[[ Recorded data, beginning ]]
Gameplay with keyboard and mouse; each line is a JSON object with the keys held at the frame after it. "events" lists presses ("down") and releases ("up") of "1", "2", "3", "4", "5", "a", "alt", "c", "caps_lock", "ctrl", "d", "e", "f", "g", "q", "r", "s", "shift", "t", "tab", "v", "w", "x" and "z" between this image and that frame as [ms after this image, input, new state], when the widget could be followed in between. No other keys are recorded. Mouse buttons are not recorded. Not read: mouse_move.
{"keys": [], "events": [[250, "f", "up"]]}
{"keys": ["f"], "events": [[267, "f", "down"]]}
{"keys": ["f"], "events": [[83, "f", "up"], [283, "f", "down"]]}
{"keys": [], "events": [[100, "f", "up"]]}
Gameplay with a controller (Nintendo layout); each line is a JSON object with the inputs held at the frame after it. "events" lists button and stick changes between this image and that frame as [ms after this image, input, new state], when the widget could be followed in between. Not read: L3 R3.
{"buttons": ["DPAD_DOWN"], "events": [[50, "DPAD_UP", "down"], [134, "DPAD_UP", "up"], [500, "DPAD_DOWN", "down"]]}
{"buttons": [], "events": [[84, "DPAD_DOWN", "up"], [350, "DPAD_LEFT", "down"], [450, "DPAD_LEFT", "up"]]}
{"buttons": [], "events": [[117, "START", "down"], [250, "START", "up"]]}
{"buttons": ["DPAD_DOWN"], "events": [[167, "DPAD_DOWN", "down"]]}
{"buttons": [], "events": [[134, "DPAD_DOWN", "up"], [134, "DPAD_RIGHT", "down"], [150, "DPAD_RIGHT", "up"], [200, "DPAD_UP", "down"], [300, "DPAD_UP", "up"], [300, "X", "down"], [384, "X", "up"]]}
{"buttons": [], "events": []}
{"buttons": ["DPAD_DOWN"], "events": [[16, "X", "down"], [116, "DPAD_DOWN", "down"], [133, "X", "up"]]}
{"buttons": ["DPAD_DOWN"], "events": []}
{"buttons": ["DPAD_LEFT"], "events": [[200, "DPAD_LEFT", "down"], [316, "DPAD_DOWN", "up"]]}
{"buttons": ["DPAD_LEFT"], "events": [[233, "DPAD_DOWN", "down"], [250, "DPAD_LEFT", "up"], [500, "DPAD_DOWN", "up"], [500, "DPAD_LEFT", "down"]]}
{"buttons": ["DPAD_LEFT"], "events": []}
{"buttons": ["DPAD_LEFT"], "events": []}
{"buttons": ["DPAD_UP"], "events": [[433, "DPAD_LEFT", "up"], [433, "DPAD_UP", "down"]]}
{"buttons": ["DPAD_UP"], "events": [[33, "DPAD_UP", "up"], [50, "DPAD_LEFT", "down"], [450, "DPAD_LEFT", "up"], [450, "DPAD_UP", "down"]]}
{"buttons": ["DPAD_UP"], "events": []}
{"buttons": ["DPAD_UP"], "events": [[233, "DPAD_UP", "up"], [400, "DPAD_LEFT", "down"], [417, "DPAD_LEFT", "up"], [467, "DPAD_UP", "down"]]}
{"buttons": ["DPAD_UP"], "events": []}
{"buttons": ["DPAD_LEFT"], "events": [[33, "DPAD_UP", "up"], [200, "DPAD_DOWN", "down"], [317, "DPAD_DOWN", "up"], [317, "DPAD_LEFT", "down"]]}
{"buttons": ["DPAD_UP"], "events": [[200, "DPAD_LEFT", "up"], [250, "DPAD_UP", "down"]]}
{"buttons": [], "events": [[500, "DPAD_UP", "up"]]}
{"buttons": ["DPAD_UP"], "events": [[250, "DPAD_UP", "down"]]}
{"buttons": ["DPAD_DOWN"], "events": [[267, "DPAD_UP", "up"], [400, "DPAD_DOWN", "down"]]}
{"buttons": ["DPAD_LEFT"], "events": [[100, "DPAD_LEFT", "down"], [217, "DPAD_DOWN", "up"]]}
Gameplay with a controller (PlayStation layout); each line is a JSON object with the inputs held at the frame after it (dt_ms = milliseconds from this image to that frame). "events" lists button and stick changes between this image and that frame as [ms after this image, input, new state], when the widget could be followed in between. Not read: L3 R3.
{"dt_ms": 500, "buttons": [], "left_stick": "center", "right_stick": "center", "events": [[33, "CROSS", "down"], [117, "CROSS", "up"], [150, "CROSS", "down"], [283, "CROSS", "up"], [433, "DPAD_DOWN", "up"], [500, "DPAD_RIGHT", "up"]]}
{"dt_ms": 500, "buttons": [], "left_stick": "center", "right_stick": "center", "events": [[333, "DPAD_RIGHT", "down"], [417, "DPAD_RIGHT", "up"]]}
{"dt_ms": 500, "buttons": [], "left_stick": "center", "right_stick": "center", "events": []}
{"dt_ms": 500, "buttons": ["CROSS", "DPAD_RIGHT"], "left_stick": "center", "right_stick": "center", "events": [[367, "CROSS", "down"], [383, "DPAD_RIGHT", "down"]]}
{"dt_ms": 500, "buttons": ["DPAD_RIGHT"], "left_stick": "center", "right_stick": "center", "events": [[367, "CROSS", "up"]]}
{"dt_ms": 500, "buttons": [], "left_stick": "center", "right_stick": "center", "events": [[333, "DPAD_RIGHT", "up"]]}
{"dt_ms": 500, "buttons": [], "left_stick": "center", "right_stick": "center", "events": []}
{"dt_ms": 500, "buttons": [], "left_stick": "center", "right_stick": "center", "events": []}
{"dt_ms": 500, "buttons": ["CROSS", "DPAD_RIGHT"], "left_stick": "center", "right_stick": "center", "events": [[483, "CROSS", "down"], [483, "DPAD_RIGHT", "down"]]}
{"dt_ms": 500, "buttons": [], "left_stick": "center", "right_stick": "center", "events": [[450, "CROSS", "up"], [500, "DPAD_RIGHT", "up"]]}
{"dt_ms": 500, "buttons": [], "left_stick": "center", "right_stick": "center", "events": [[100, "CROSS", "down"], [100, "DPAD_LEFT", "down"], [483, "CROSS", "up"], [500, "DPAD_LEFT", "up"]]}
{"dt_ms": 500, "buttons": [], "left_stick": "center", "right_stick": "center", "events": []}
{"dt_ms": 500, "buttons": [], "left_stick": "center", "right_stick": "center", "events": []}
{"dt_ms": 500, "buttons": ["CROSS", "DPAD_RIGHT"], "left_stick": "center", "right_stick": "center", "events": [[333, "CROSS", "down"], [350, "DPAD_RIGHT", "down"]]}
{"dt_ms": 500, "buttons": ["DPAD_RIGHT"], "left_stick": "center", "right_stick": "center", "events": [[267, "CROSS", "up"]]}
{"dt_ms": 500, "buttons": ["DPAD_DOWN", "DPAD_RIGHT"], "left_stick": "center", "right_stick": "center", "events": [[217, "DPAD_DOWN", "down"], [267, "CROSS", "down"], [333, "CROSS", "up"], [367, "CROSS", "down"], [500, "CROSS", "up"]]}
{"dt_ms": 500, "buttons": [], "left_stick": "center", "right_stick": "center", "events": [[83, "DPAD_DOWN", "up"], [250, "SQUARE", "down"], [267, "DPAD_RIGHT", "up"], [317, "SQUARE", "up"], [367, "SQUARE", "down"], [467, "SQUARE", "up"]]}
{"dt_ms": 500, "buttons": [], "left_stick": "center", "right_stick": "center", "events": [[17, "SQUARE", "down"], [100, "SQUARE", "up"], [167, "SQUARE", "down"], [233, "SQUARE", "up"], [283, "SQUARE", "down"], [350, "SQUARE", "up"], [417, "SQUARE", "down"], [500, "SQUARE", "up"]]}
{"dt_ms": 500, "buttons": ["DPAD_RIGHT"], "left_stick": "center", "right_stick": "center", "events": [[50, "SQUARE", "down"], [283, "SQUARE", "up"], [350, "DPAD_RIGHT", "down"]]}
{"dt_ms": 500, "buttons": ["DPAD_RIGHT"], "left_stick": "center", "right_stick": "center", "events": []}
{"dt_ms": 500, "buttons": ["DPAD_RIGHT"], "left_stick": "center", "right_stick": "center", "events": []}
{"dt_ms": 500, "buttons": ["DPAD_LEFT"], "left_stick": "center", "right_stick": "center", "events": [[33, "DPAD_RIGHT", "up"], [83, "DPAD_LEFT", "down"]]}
[[ Recorded data, end ]]
* [Task to carry out]:
Note how many lines of the listing above contain the string "image", and give that number with nothing added.

* [Output for this task]:
3